Le point d'orgue du film réside sans conteste dans la performance physique ahurissante de Jean-Paul Belmondo. Réalisant ses cascades lui-même, l'acteur livre des séquences d'anthologie – dont la fameuse voltige sur l'aile d'un avion – qui forcent encore le respect aujourd'hui. Parallèlement, Bébel s'en donne à cœur joie dans un double rôle réjouissant : le cascadeur bourru Mike Gaucher et la star efféminée Bruno Ferrari. Sa complicité avec la sublime Raquel Welch est évidente, et le duo fait des étincelles au milieu d'une pléiade de seconds rôles savoureux (Aldo Maccione, Julien Guiomar) et de caméos mémorables. Grâce au rythme effréné imposé par Claude Zidi, ce cartoon sur pellicule s'enchaîne sans le moindre temps mort.

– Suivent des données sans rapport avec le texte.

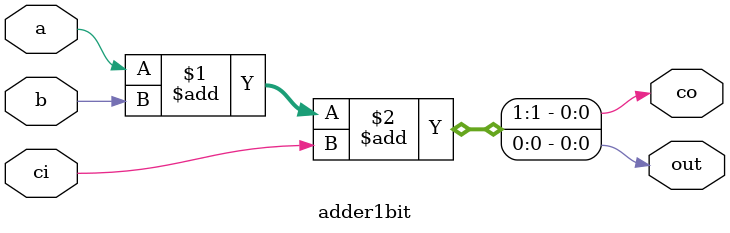
<source format=v>
module adder1bit(

output     out,
output      co,
input        a,
input        b,
input        ci
);

assign {co,out} = a + b + ci;

endmodule

</source>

Cependant, le film n'échappe pas aux critiques. Son scénario est extrêmement mince, fonctionnant comme un simple fil rouge utilitaire destiné à relier les morceaux de bravoure techniques et les gags. De plus, la réalisation de Claude Zidi reste très impersonnelle, se contentant de filmer platement les scènes de transition entre deux cascades spectaculaires. On peut également regretter que Raquel Welch, malgré son magnétisme, soit parfois cantonnée à un rôle de faire-valoir esthétique, pénalisée de surcroît par un doublage français assez grossier.
Le point le plus sensible aujourd'hui concerne l'humour du film, et notamment la caricature outrancière de Bruno Ferrari. Reposant sur des stéréotypes particulièrement appuyés, ce personnage et certaines répliques grincent un peu à l'oreille d'un public contemporain. Face à ces excès et à ces clichés grotesques, on peut légitimement se demander s'il ne convient pas de regarder plusieurs de ces scènes au second degré. En abordant le film sous l'angle de la farce absurde et de l'auto-dérision volontaire, ces maladresses se transforment en témoignages amusants d'une époque révolue.
En définitive, "L'Animal" reste un divertissement hautement recommandable. Porté par une énergie communicative, des répliques bien senties et des cascades d'une folie inégalable, le film de Claude Zidi remplit parfaitement son cahier des charges. Pour peu que l'on accepte de prendre de la distance avec son écriture simpliste et ses clichés d'époque, le spectacle reste total.